[Stored data entries]

* * * * *

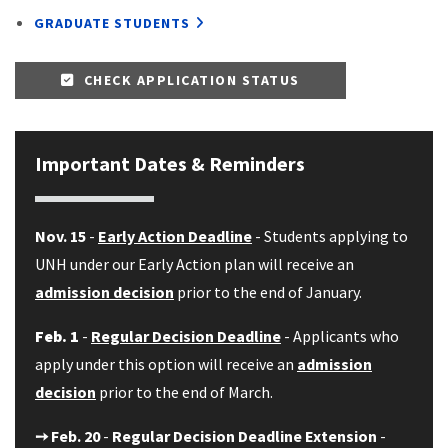
GRADUATE STUDENTS
CHECK APPLICATION STATUS
Important Dates & Reminders
Nov. 15
-
Early Action Deadline
- Students applying to
UNH under our Early Action plan will receive an
admission decision
prior to the end of January.
Feb. 1
-
Regular Decision Deadline
- Applicants who
apply under this option will receive an
admission
decision
prior to the end of March.
➙
Feb. 20
-
Regular Decision Deadline Extension
-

* * * * *

- **WORK INSTRUCTION**
Only this range is to be output: the line that contains "Important Dates & Reminders" through the last line of the records above, both inclusive.

- **FINISHED EXERCISE**
Important Dates & Reminders
Nov. 15
-
Early Action Deadline
- Students applying to
UNH under our Early Action plan will receive an
admission decision
prior to the end of January.
Feb. 1
-
Regular Decision Deadline
- Applicants who
apply under this option will receive an
admission
decision
prior to the end of March.
➙
Feb. 20
-
Regular Decision Deadline Extension
-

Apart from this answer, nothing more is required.